Effect of statin therapy on coronary inflammation assessed by pericoronary adipose tissue CT attenuation

脂肪组织 炎症 衰减 医学 内科学 心脏病学 物理 光学
作者
Kevin Cheng,Rachael Hii,Egynne Lim,Jeremy Yuvaraj,Stephen J. Nicholls,Damini Dey,Andrew Lin,Dennis T. L. Wong
出处
期刊:European Journal of Echocardiography [Oxford University Press]
标识
DOI:10.1093/ehjci/jeaf062
摘要

Pericoronary adipose tissue (PCAT) attenuation on coronary computed tomography angiography (CCTA) is an imaging biomarker of coronary inflammation. The natural history of PCAT attenuation remains unknown. High-intensity statin therapy has pleiotropic anti-inflammatory effects. We sought to assess temporal changes in PCAT attenuation in patients with and without statin therapy. This was a multicentre observational study that included consecutive patients with stable coronary artery disease (CAD) undergoing clinically indicated serial CCTA with identical scan parameters ≥ 12 months apart between May 2013 and July 2022. Using semi-automated software, PCAT attenuation was measured on a per-lesion level (PCATlesion) and per-patient level around the proximal right coronary artery (PCATRCA). Of 96 patients (57±11 years, 60% male), 34 patients were not on a statin at baseline or follow-up (statin-naive), 26 patients were commenced on a statin after the baseline scan (statin-commenced), and 34 patients were on a statin at both time points (statin-continued). There was no significant difference between the groups for age, sex, BMI, and prevalence of traditional cardiovascular risk factors except for dyslipidaemia (25.0% vs 34.6% vs 64.7%, p<0.01 for trend). At a median follow-up of 3.8 years, there was a significant reduction in PCATlesion in the statin-commenced (-79.4±11.7 to -86.5±10 HU, p<0.001) and the statin-continued (-83.5±8.5 to -90.6±8.5 HU, p=0.001) groups.

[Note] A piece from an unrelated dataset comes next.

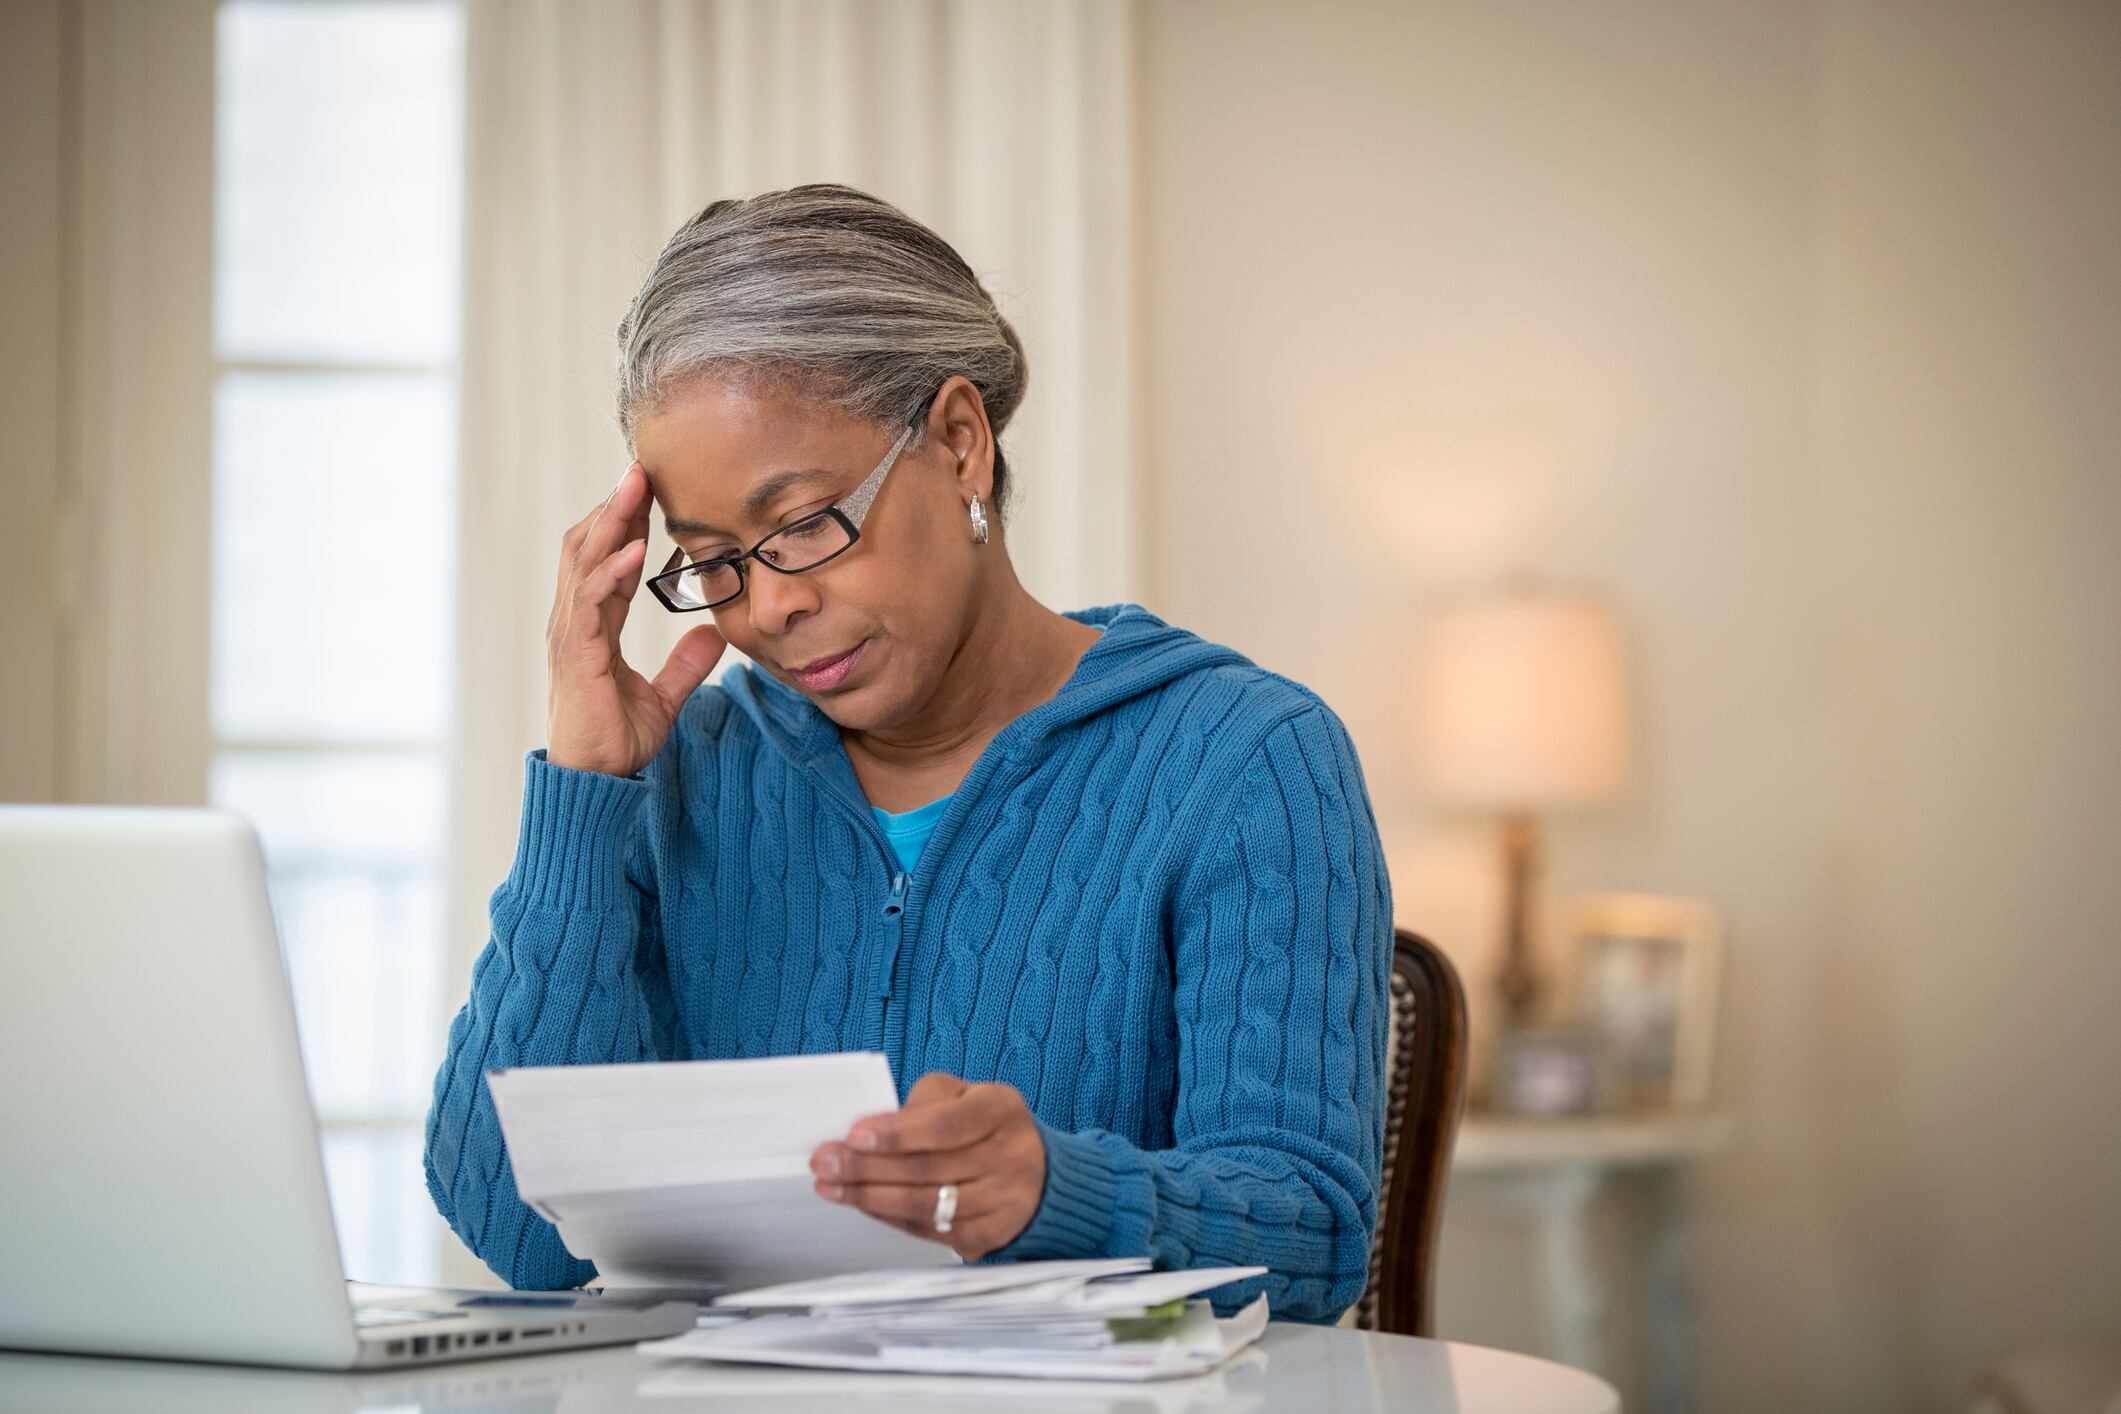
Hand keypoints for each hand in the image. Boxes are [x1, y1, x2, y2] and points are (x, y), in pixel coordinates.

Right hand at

Meanwhile, no significant difference in PCATlesion was observed in the statin-naïve group (-84.4±9.7 to -86.6±9.5, p=0.1). Multivariate analysis showed statin intensity and LDL change to be independently associated with percentage change of PCATlesion, after correcting for cardiovascular risk factors, changes in body weight and coronary artery calcium score. Statin therapy was associated with a reduction in PCATlesion, while no significant change in PCATlesion was observed without statin therapy. If validated in larger studies, PCAT attenuation could potentially be used to monitor the response of the coronary arteries to statins and guide treatment.